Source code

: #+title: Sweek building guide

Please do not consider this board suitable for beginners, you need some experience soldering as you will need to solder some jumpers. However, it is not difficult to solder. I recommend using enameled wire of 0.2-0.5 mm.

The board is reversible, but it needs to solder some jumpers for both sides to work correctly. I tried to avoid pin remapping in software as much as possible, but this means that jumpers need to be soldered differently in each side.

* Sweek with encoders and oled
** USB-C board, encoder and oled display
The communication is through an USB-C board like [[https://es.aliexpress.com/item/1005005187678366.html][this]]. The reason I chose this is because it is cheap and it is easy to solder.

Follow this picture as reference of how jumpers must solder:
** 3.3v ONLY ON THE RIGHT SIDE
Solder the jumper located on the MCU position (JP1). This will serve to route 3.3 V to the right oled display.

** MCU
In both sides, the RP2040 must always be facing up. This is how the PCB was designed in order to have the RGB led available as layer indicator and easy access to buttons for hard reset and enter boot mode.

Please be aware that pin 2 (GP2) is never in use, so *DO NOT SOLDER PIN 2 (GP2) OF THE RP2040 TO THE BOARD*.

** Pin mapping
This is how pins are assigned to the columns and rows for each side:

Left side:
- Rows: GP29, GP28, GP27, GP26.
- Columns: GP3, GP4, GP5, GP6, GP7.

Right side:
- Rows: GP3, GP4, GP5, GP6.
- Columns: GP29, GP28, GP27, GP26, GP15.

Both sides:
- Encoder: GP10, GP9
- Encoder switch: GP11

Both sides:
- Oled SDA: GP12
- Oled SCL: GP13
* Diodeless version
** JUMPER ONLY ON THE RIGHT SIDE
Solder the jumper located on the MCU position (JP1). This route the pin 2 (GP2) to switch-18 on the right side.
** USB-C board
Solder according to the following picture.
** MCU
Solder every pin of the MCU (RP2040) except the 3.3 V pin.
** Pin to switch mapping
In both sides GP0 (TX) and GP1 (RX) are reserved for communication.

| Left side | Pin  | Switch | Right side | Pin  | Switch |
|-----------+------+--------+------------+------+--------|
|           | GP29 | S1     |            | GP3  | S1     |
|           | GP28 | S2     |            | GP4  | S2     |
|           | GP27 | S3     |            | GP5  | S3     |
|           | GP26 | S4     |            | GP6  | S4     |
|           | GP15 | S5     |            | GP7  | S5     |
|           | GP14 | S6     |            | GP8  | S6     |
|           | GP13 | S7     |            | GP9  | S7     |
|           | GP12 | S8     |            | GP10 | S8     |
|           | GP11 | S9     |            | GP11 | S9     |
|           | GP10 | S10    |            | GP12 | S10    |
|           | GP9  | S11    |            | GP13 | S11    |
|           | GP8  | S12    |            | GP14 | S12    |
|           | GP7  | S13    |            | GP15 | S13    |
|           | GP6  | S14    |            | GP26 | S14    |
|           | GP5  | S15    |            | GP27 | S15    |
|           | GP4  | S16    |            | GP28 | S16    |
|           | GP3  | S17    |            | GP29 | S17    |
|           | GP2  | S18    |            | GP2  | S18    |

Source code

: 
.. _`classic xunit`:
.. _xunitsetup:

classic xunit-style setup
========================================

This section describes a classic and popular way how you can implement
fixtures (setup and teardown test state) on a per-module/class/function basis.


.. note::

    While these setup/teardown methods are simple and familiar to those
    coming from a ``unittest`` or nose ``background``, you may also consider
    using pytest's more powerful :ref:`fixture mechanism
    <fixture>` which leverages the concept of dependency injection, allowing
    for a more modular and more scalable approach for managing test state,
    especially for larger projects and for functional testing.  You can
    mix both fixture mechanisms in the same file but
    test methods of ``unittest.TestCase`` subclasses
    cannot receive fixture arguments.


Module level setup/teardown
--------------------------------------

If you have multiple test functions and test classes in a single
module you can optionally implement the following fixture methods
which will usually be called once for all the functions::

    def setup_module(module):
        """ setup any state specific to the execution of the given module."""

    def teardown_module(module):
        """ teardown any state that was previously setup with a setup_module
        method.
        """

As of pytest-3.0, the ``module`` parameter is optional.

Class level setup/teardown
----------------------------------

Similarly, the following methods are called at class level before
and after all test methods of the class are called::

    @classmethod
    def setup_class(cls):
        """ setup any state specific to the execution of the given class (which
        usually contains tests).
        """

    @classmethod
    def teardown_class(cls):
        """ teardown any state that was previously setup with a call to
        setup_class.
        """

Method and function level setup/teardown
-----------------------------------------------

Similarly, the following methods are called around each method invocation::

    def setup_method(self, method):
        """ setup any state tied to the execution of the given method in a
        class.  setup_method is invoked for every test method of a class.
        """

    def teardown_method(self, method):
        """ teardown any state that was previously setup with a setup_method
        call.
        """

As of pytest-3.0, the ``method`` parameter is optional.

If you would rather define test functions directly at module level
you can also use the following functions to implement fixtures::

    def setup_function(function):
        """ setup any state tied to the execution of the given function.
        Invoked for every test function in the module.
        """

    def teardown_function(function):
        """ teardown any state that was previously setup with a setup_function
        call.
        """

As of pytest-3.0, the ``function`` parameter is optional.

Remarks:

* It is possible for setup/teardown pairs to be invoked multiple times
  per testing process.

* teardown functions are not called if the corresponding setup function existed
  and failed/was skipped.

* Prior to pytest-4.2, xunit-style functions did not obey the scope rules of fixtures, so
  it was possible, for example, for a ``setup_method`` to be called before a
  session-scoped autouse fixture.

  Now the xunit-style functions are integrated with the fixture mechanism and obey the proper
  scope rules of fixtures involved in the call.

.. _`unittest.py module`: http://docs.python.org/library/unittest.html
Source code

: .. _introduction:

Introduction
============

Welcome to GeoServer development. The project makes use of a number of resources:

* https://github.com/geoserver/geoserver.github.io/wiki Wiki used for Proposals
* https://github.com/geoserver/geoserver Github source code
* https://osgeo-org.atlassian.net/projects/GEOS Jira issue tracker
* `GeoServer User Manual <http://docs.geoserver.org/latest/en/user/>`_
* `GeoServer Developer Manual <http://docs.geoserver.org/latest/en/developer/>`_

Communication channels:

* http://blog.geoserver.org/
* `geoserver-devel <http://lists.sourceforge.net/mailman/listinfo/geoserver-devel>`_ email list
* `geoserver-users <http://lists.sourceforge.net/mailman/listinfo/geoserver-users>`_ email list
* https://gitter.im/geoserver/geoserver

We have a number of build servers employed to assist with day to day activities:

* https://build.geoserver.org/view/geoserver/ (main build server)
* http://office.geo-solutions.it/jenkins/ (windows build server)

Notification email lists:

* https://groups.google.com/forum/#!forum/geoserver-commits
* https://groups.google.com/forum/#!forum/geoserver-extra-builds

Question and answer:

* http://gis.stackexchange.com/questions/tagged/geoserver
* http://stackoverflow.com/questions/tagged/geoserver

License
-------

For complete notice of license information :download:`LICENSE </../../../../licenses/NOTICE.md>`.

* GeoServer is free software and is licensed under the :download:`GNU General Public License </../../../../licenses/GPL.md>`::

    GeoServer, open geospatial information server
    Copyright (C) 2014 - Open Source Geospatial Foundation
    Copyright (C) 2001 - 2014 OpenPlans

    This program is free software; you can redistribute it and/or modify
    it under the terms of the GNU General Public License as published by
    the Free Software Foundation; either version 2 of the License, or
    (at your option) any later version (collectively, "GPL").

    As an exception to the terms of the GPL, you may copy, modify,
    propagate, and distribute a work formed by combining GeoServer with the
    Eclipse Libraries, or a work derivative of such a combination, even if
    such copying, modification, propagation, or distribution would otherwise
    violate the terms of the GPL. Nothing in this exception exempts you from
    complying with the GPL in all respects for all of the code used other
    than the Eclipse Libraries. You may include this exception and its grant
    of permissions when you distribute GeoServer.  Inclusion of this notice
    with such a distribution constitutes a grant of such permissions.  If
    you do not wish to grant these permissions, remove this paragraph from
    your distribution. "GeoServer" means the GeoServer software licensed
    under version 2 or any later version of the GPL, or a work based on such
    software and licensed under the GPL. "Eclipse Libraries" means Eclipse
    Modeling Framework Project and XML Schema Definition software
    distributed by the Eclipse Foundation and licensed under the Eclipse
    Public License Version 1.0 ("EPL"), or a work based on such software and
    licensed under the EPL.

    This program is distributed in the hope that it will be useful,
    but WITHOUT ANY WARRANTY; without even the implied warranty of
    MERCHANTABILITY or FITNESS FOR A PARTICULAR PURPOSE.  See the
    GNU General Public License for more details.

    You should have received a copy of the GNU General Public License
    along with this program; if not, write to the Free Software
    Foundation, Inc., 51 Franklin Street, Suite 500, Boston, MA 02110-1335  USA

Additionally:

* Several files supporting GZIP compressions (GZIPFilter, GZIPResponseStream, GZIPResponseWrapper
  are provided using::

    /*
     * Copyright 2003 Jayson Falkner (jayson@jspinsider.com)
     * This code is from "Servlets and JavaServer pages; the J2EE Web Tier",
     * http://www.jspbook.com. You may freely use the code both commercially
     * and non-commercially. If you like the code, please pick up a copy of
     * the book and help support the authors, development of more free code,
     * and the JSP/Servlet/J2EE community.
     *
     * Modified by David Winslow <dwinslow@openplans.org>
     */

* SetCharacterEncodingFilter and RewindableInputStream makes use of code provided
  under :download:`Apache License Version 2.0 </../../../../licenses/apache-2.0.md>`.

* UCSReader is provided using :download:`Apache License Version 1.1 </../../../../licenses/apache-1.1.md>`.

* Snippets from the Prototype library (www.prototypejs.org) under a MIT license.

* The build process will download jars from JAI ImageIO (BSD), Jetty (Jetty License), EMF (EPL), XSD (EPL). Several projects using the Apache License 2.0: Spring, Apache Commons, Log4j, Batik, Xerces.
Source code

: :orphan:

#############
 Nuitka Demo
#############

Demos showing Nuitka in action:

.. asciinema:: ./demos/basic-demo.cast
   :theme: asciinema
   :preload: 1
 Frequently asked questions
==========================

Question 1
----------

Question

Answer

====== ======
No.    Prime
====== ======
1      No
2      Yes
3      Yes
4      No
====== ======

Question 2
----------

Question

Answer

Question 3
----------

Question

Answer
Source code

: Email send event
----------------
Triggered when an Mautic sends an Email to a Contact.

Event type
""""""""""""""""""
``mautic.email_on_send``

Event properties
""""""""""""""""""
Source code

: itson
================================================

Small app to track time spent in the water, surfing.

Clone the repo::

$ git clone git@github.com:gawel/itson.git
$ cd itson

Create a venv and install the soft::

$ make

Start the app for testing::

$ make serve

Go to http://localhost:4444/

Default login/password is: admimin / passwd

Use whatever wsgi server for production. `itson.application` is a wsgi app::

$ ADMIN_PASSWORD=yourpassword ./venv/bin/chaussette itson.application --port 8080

________________

Your output should be an exact copy of the lines from the one containing "Triggered when an" through the last line of the data above.

RESULT OF THIS TASK:
Triggered when an Mautic sends an Email to a Contact.

Event type
""""""""""""""""""
``mautic.email_on_send``

Event properties
""""""""""""""""""
Source code

: itson
================================================

Small app to track time spent in the water, surfing.

Clone the repo::

$ git clone git@github.com:gawel/itson.git
$ cd itson

Create a venv and install the soft::

$ make

Start the app for testing::

$ make serve

Go to http://localhost:4444/

Default login/password is: admimin / passwd

Use whatever wsgi server for production. `itson.application` is a wsgi app::

$ ADMIN_PASSWORD=yourpassword ./venv/bin/chaussette itson.application --port 8080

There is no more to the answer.